The sewer system that grew out of this drainage scheme in the Forum was called the Cloaca Maxima ("the Great Sewer") and was eventually made up of great underground vaulted tunnels that were large enough for boats to journey in, and strong enough to withstand floods and great storms. Though much of it ran under the Forum, the Cloaca Maxima was sturdy enough to support the roads and buildings erected over it; even if a building burned (as occasionally happened) and collapsed the Cloaca Maxima held up. Parts of it were as wide as ten foot six inches, and as high as thirteen foot nine inches; or rather are, for it is still in use today in Rome, 2000+ years later.

Cloacina's name comes from the Latin verb cloare or cluere, meaning "to wash, clean or purify". At some later date Cloacina was assimilated to Venus, who was then called Venus Cloacina; one legend says that Venus was given this epithet after the Sabine wars, in which the early men of Rome, who had few women among them, raided the nearby Sabine people, kidnapping their women and forcing them to become their wives. The Sabine King Tatius attacked Rome for this, but was later reconciled to peace by the selfsame kidnapped women, who had either internalized their chattel status under the brutal and primitive patriarchy (oh yes, I do blame it) or had just gotten sick of all the damned fighting. At any rate, peace was brokered (though the women remained with the Romans), and the participants were purified with myrtle branches, a plant very sacred to Venus. To commemorate the occasion, a statue of Venus Cloacina was later put up at the spot. This Venus Cloacina was also credited with presiding over and purifying sexual intercourse within marriage, which perhaps indicates that the Roman men did acknowledge some guilt on their part, whose participation in the incident is after all famously known as "the Rape of the Sabine Women". Historically, the reality is that the Sabines and Romans were often at war, and in the 3rd century BCE the Sabines were finally defeated by Rome and were granted citizenship, eventually assimilating into and intermarrying with the Roman people.

In the Forum, just in front of the steps of the Aemilian Basilica on the Via Sacra ("the Sacred Way"), was located a small circular shrine dedicated to Cloacina. It was little more than a platform, not quite eight feet in diameter, but very, very old. As the Forum was paved and repaved over many years, the street level was slowly raised, and many successive layers of stone have been found at the base of Cloacina's shrine: evidently it had had to be remodeled or raised several times, which attests to its antiquity. This little shrine was located right over one of the main drains of the Cloaca Maxima, where two branches met up. Rectangular stairs led up to the platform on the north-western side; the platform itself was edged with a low openwork railing, and within this were two statues, not quite lifesize. They were of two draped Goddesses, either both Cloacina, or Cloacina and Venus, each with Her right hand on an incense-burner or small column; one of them held what was probably a flower in Her left hand, perhaps a sprig of myrtle, for Pliny says that before the shrine was built there had grown a myrtle-tree on the spot. As the little shrine was awfully old he may have been relating a belief that came about to connect Cloacina to Venus, for the myrtle is an ancient attribute of the love Goddess. Only the circular foundation of this shrine remains; but it was depicted on several coins of the first century BCE, so we know what it looked like.

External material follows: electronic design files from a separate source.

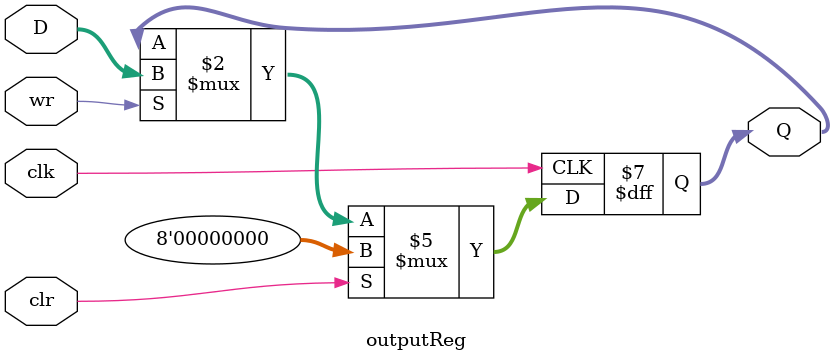
<source format=v>
module outputReg (clk, clr, wr, D, Q);
	input clk, clr, wr;
	input [7:0] D;
	output reg [7:0] Q;
	
	always @ (posedge clk) begin
		if (clr) Q <= 0;
		else if (wr) Q <= D;
	end
	
	
endmodule

</source>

Some consider the ancient association of Cloacina with Venus, the great Roman Goddess of love, beauty, and gardens, to be a bit of a puzzle, as it seems to have little basis. Venus, after all, although identified with the Greek Aphrodite, a Goddess of the sea and water as well as one of love and beauty, was not particularly associated with water Herself. But maybe Cloacina—who, like any Goddess of a specific stream or watercourse, was bound to its location, in this case the very heart of the Roman Empire, the Forum—was assimilated to Venus because She (Venus) was considered the divine ancestress of the Roman people, through Her son the hero Aeneas. Perhaps it was felt that adding Venus to Cloacina was a measure of Her importance, and honored the patroness of the drainage system that made the Forum possible.

Also called: Cluacina, Venus Cloacina.